Fraud Rate by Hour of Day (24h)

Red bars = 12am–4am window, 2× daytime rate

Precision vs Recall Curve

Score ≥30 is the optimal balance point

Fraud Rate % by Region

Bar chart ranked — Kedah and KL isolated in red. No explanation needed after seeing this chart.

Risk Score Distribution: Fraud vs Legitimate

Overlapping histogram — legitimate clusters at 0–20, fraud at 30–80. Visual proof the model separates the two groups.

Precision vs Recall Curve

Line chart — score 30 marked as the optimal decision point. Management sees the trade-off being made.

Fraud Rate by Hour of Day

24-bar chart — 12am–4am has 2× daytime rate.

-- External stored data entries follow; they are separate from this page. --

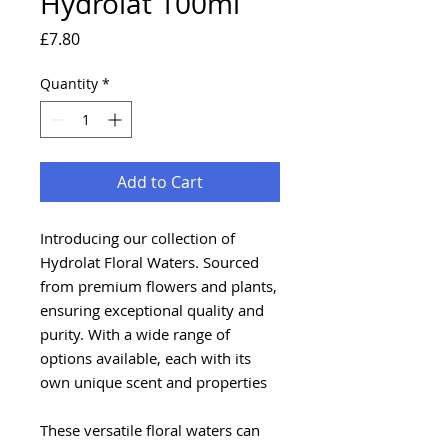
Hydrolat 100ml
Price
£7.80
Quantity
*
Add to Cart
Introducing our collection of
Hydrolat Floral Waters. Sourced
from premium flowers and plants,
ensuring exceptional quality and
purity. With a wide range of
options available, each with its
own unique scent and properties
These versatile floral waters can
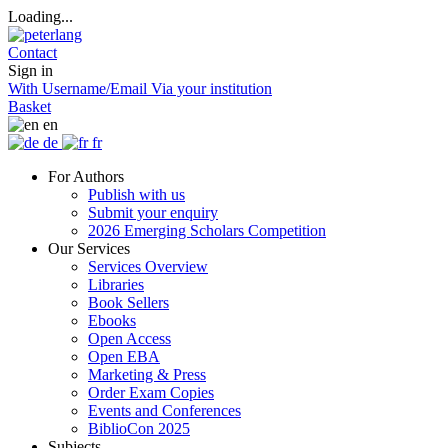
Loading...
Contact
Sign in
With Username/Email
Via your institution
Basket
en
de
fr
For Authors
Publish with us
Submit your enquiry
2026 Emerging Scholars Competition
Our Services
Services Overview
Libraries
Book Sellers
Ebooks
Open Access
Open EBA
Marketing & Press
Order Exam Copies
Events and Conferences
BiblioCon 2025
Subjects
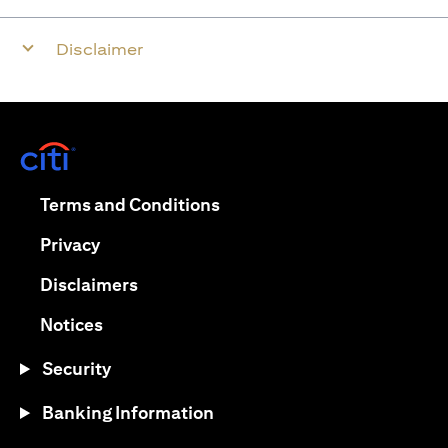
Disclaimer
opens in a new tab
opens in a new tab
Terms and Conditions
opens in a new tab
Privacy
opens in a new tab
Disclaimers
opens in a new tab
Notices
Security
Banking Information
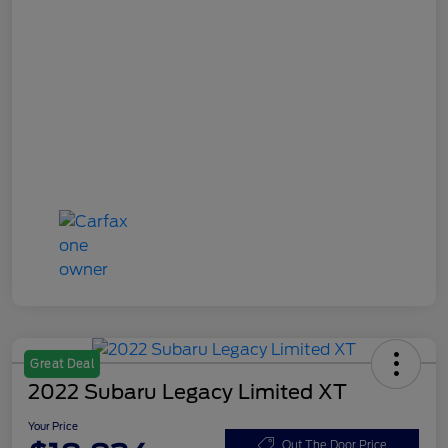
Great Deal
2022 Subaru Legacy Limited XT
Your Price
Out The Door Price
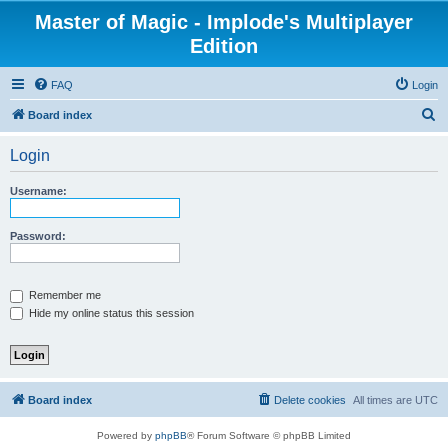
Master of Magic - Implode's Multiplayer
Edition
FAQ
Login
S
Board index
e
Login
a
r
Username:
c
h
Password:
Remember me
Hide my online status this session
Board index
Delete cookies
All times are
UTC
Powered by
phpBB
® Forum Software © phpBB Limited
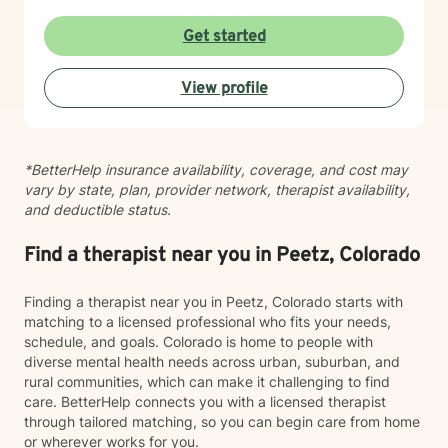
lens, I help clients process difficult experiences and
past wounds while building practical coping strategies
Get started
for resilience and emotional well-being. I am
committed to honoring each person's story, values,
View profile
and lived experience while offering guidance with
empathy, curiosity, and care. I also have extensive
experience working with children and families. I
support children in understanding and managing
*BetterHelp insurance availability, coverage, and cost may
difficult emotions while developing healthy coping
vary by state, plan, provider network, therapist availability,
skills in a safe therapeutic environment. I also partner
and deductible status.
with parents and caregivers to strengthen
relationships and build resilience at home. My clinical
work is informed by training in Cognitive Behavioral
Find a therapist near you in Peetz, Colorado
Therapy (CBT), Trauma-Focused CBT (TF-CBT), Eye
Movement Desensitization and Reprocessing (EMDR),
Finding a therapist near you in Peetz, Colorado starts with
and mindfulness-based approaches, which I integrate
matching to a licensed professional who fits your needs,
thoughtfully based on each client’s needs. Whether
schedule, and goals. Colorado is home to people with
you are navigating trauma, grief, parenting challenges,
diverse mental health needs across urban, suburban, and
caregiving responsibilities, or a major life transition, I
rural communities, which can make it challenging to find
offer a compassionate and supportive space for
care. BetterHelp connects you with a licensed therapist
healing and growth. Seeking support takes courage,
through tailored matching, so you can begin care from home
and you do not have to navigate life’s challenges
or wherever works for you.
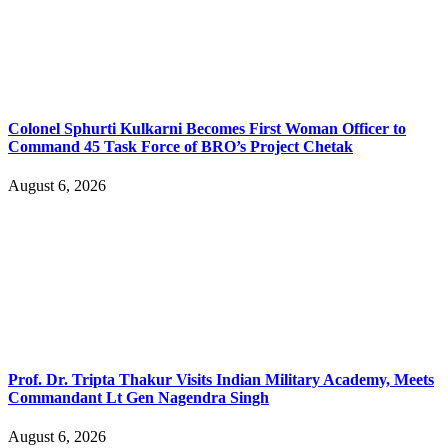
Colonel Sphurti Kulkarni Becomes First Woman Officer to
Command 45 Task Force of BRO’s Project Chetak
August 6, 2026
Prof. Dr. Tripta Thakur Visits Indian Military Academy, Meets
Commandant Lt Gen Nagendra Singh
August 6, 2026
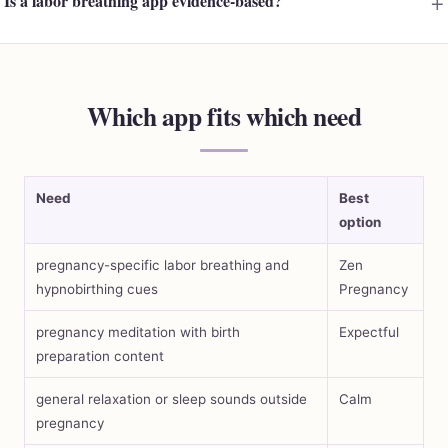
Is a labor breathing app evidence-based?
Which app fits which need
Need
Best
option
pregnancy-specific labor breathing and
Zen
hypnobirthing cues
Pregnancy
pregnancy meditation with birth
Expectful
preparation content
general relaxation or sleep sounds outside
Calm
pregnancy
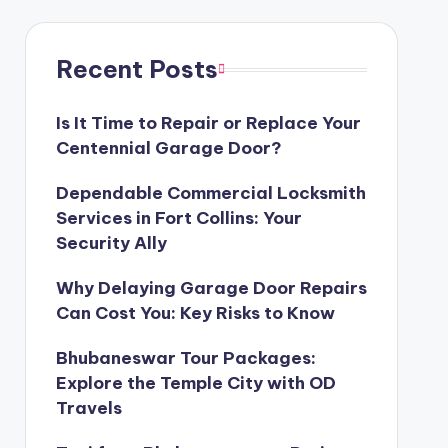
Recent Posts
Is It Time to Repair or Replace Your
Centennial Garage Door?
Dependable Commercial Locksmith
Services in Fort Collins: Your
Security Ally
Why Delaying Garage Door Repairs
Can Cost You: Key Risks to Know
Bhubaneswar Tour Packages:
Explore the Temple City with OD
Travels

Directly supports the after-midnight transaction limit.

Step 6 — Report to Management

Actions submitted to Risk Management from this analysis

Finding	Action Required	Owner	Deadline	Expected Impact
Kedah & KL at 7–8% fraud	Deploy 2FA for KL/Kedah transactions > RM 500	Risk Manager	Feb 17	Reduce regional fraud to < 4%
3-flag combo = 18% fraud rate	Auto-flag for manual review when 2+ flags trigger	Risk Team	Feb 17	Catch 85% before payment clears
BNPL at 7.6% fraud rate	Extra verification for BNPL > RM 300	Product Manager	Mar 1	Reduce BNPL fraud by est. 60%
After-midnight elevated	Cap transactions at RM 1,000 between 12am–4am	Risk Manager	Feb 24	Limit exposure in highest-risk window

✅ WHY MANAGEMENT MUST ACT

Financial exposure: 312 fraud cases × avg RM 1,800 = RM 561,600 total annual exposure. The model catches 85% = RM 477k recoverable per year.
Reputational risk: KL and Kedah concentration means affected customers are geographically clustered. One viral complaint about a stolen payment spreads fast locally.
Regulatory risk: Bank Negara Malaysia requires active fraud monitoring for payment processors. Non-compliance risks licence review — not just a fine.
False positive cost is minimal: ~18 real customers per week get a 2FA prompt. That is a 30-second inconvenience vs RM 477,000 in prevented fraud annually.